Anderson Sean A S, Kaushik Sachin, Matute Daniel R
School of Biological Sciences, Georgia Institute of Technology.
Department of Biology, University of North Carolina at Chapel Hill.
bioRxiv. 2024 Nov 30:2024.11.28.625927. doi: 10.1101/2024.11.28.625927.
A powerful but poorly understood analysis in ecology and evolutionary biology is the comparative study of lineage-pair traits. "Lineage-pair traits" are characters like 'diet niche overlap' and 'strength of reproductive isolation' that are defined for pairs of lineages instead of individual taxa. Comparative tests for causal relationships among such variables have led to groundbreaking insights in several classic studies, but the statistical validity of these analyses has been unclear due to the complex dependency structure of the data. Specifically, lineage-pair datasets contain non-independent observations, but studies to-date have relied on untested workarounds for data dependency rather than direct models of linear-pair covariance, and the statistical consequences of non-independence have not been thoroughly explored. Here we consider how evolutionary relatedness among taxa translates into non-independence among taxonomic pairs. We develop models by which phylogenetic signal in an underlying character generates covariance among pairs in a lineage-pair trait. We incorporate the resulting lineage-pair covariance matrix into a modified version of phylogenetic generalized least squares and a new beta regression model suitable for bounded response variables. Both models outperform previous approaches in simulation tests. We re-analyze two empirical datasets and find dramatic improvements in model fit and, in the case of avian hybridization data, an even stronger relationship between pair age and RI than revealed by standard linear regression. We present a new tool, the R package , to allow empiricists from a variety of biological fields to test relationships among pairwise-defined variables in a manner that is statistical robust and more straightforward to implement.

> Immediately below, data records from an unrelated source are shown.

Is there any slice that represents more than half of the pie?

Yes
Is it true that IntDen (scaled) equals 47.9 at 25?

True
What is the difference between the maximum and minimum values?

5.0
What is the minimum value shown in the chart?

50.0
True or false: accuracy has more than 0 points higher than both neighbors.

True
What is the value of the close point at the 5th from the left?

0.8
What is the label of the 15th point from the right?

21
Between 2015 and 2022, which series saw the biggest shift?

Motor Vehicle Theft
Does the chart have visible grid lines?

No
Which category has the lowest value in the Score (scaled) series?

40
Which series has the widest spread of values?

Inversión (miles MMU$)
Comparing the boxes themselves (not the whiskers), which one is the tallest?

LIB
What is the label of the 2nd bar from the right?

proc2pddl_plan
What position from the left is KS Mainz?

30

在生态学和进化生物学中,一种强大但尚未被充分理解的分析方法是对谱系对性状进行比较研究。“谱系对性状”是指像“饮食生态位重叠”和“生殖隔离强度”这样的特征,它们是为谱系对而非单个分类单元定义的。对这些变量之间因果关系的比较测试在一些经典研究中带来了开创性的见解,但由于数据复杂的依赖结构,这些分析的统计有效性一直不明确。具体而言,谱系对数据集包含非独立观测值,但迄今为止的研究依赖于未经检验的数据依赖解决方法,而非线性对协方差的直接模型,并且非独立性的统计后果尚未得到充分探索。在这里,我们考虑分类单元之间的进化相关性如何转化为分类对之间的非独立性。我们开发了一些模型,通过这些模型,潜在性状中的系统发育信号会在谱系对性状的对之间产生协方差。我们将由此产生的谱系对协方差矩阵纳入系统发育广义最小二乘法的修改版本以及一个适用于有界响应变量的新贝塔回归模型中。在模拟测试中,这两种模型都优于以前的方法。我们重新分析了两个实证数据集,发现模型拟合有了显著改进,并且就鸟类杂交数据而言,配对年龄与生殖隔离之间的关系比标准线性回归所揭示的更强。我们提出了一个新工具,即R包 ,以使来自各个生物学领域的实证研究人员能够以一种统计稳健且更易于实施的方式测试成对定义变量之间的关系。